CAA Nantes, 5e chambre, 21 octobre 2025 – n° 23NT03296

Le permis de construire autorisant quatre poulaillers à La Ville-ès-Nonais (près de Saint-Malo) vient d’être annulé en appel — alors même que les bâtiments étaient déjà construits.

Les faits

Le projet portait sur quatre poulaillers de 400 m² chacun, avec parcours extérieurs, destinés à un élevage de volailles Label Rouge (jusqu’à 4 400 poules par bâtiment).

La Cour a annulé le permis au motif que l’opération se situait dans un espace proche de la Rance, où les constructions sont strictement encadrées par la loi Littoral.

Espaces proches du rivage : trois critères d’appréciation

Dans les communes relevant de la loi Littoral, les constructions sont par principe interdites en-dehors des agglomérations et villages existants (principe dit d’urbanisation limitée, art. L. 121-8 du Code de l’urbanisme).

L’article L.121-10 du Code de l’urbanisme prévoit une dérogation à ce principe concernant les constructions nécessaires à l’activité agricole, à condition qu’elles ne soient pas situées dans un « espace proche du rivage ».

En l’espèce, la Cour rappelle que la qualification d’espace proche du rivage dépend de trois paramètres :

  • la distance de la parcelle au rivage ;
  • le caractère urbanisé ou non du secteur, une parcelle étant plus facilement considérée comme proche du rivage lorsqu’il n’existe pas de zone urbanisée entre elle et le rivage;
  • enfin, la co-visibilité de la parcelle considérée avec le rivage (directe ou via un « ensemble cohérent » englobant la parcelle).

Le rôle déterminant du SCOT

Fait notable : alors que le Tribunal administratif avait relevé que le PLU communal n’avait pas classé le terrain d’assiette du projet dans les espaces proches du rivage, la Cour analyse elle le SCOT du Pays de Saint-Malo, au ressort plus large, et en déduit que ses auteurs ont voulu classer le terrain dans ces mêmes espaces.

Cela est cohérent avec l’article L. 121-3 du Code de l’urbanisme, selon lequel le SCOT précise localement les modalités de protection du littoral en tenant compte du paysage, de l’environnement et de la capacité d’accueil du territoire.

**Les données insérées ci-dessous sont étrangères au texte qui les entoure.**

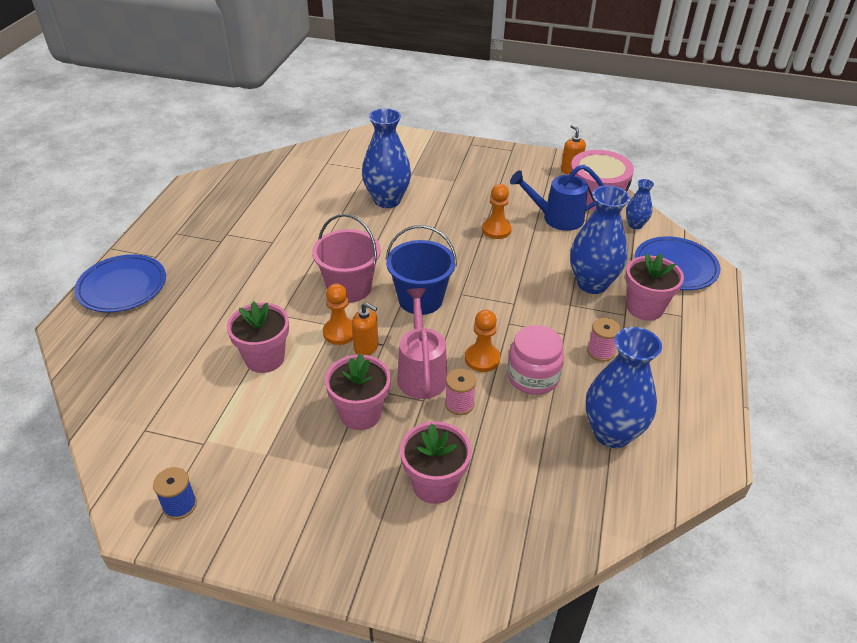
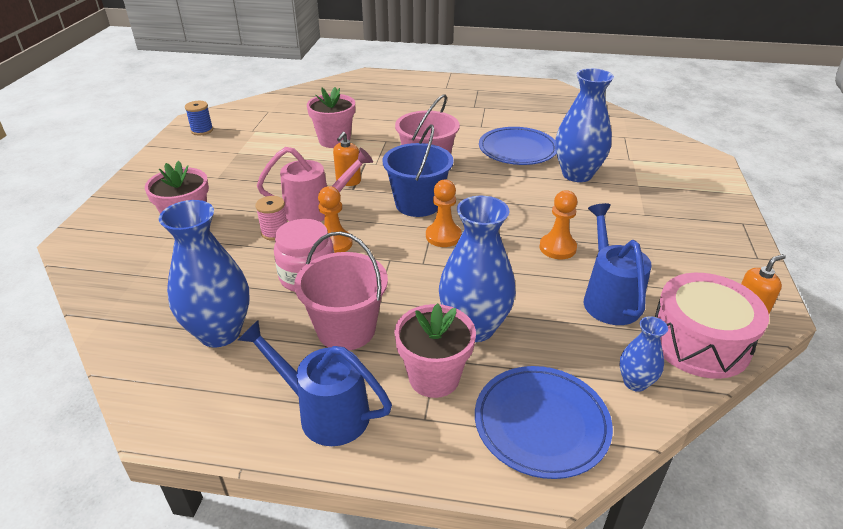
camera: 85 degrees right, 5 degrees down
blue plate [74,254,166,312] -> blue plate moved to [479,127,556,165]
orange pawn [323,284,353,345] -> orange pawn moved to [426,180,461,247]
pink flower pot [325,353,391,430] -> none
pink spool [587,318,621,362] -> pink bucket [294,231,388,351]
none -> blue watering can [238,320,392,446]

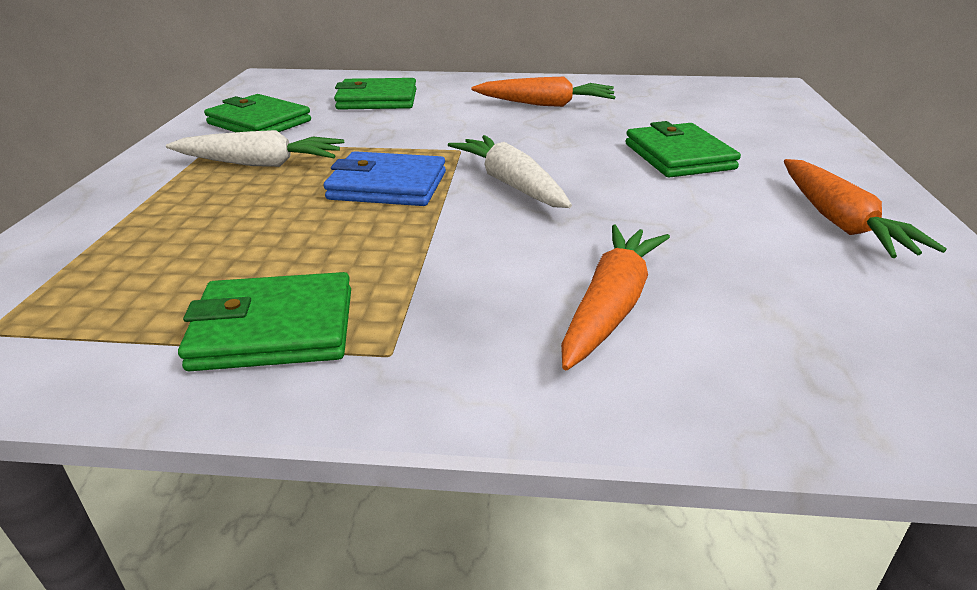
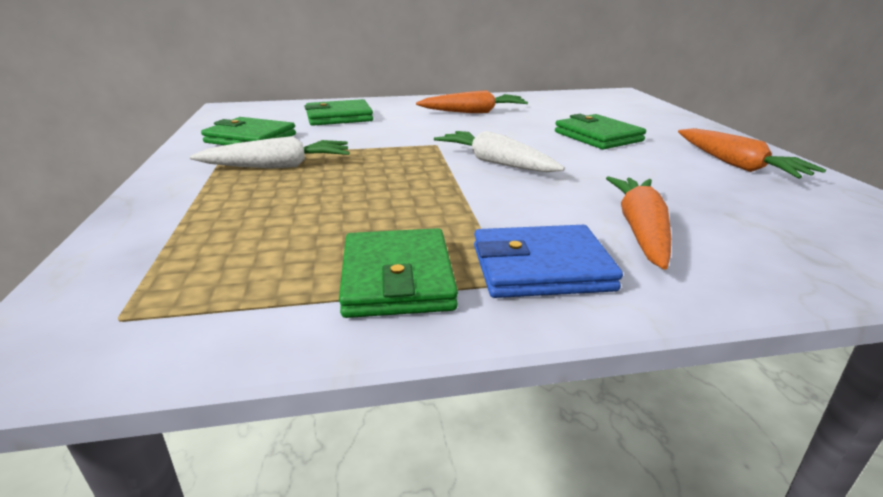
camera: 15 degrees left, 5 degrees down
green wallet [178,272,351,371] -> green wallet turned 75 degrees counterclockwise [339,228,458,318]
blue wallet [323,151,446,206] -> blue wallet moved to [474,225,623,298]

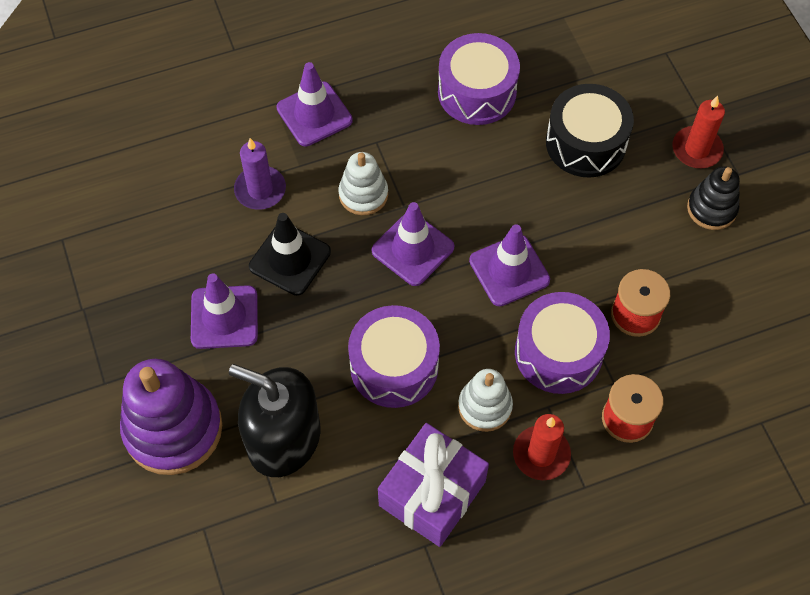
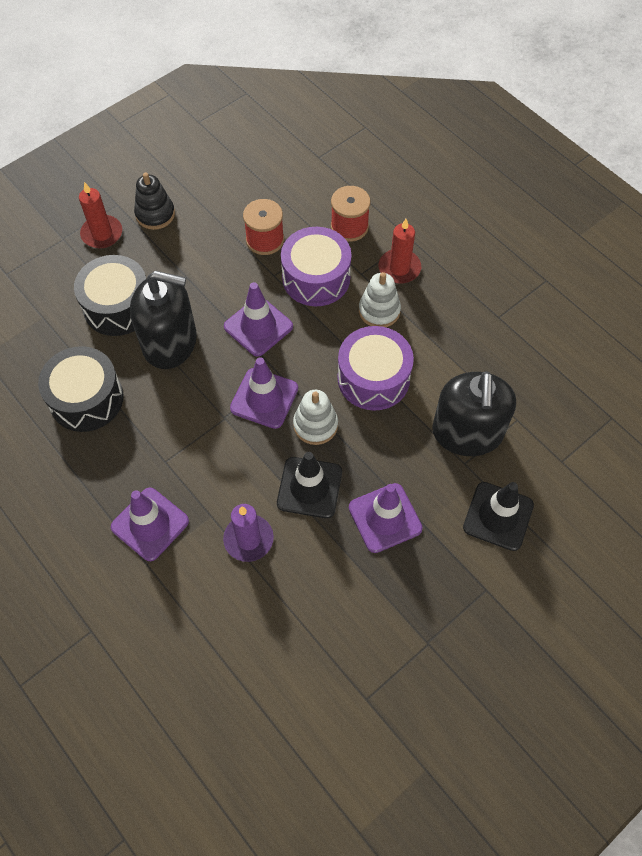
camera: 110 degrees left, 0 degrees up
purple stacking toy [120,359,222,475] -> black traffic cone [463,482,534,551]
white stacking toy [339,152,388,215] -> white stacking toy moved to [293,390,338,445]
purple gift [378,423,489,547] -> none
purple drum [438,33,520,125] -> black drum [38,346,124,432]
none -> black soap dispenser [130,271,197,369]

Autrement dit, le SCOT prime sur le PLU en ce qui concerne la question de savoir ce qu’est un espace proche du rivage.

Une décision sévère pour le porteur de projet

La décision apparaît toutefois sévère dans la mesure où le SCOT du Pays de Saint-Malo renvoyait au PLU le soin de déterminer précisément les espaces proches du rivage à l’échelle de chaque parcelle.

Or la Cour n’examine pas le PLU dans sa décision, estimant apparemment que le SCOT se suffit à lui-même sur ce point.

Ceci pose question dans la mesure où, comme le jugement de 1ère instance nous l’enseigne, le PLU ne classait pas le terrain parmi les espaces proches du rivage.

La Cour vérifie seulement que la qualification décidée par le SCOT n’est pas erronée en appliquant au terrain les trois paramètres présentés ci-dessus.

La Cour estime ainsi que :

  • Le terrain est situé à une distance de 700 à 1 000 mètres du rivage ;
  • Aucune construction n’est implantée entre le terrain et le rivage ; et
  • Que si le terrain n’est pas visible en même temps que le rivage, il appartient à un « ensemble cohérent » qui lui l’est.

La Cour en conclut que le terrain est situé dans un espace proche du rivage et, toute régularisation étant impossible sauf à changer de terrain d’assiette, annule le permis comme contraire à l’article L. 121-10 du Code de l’urbanisme.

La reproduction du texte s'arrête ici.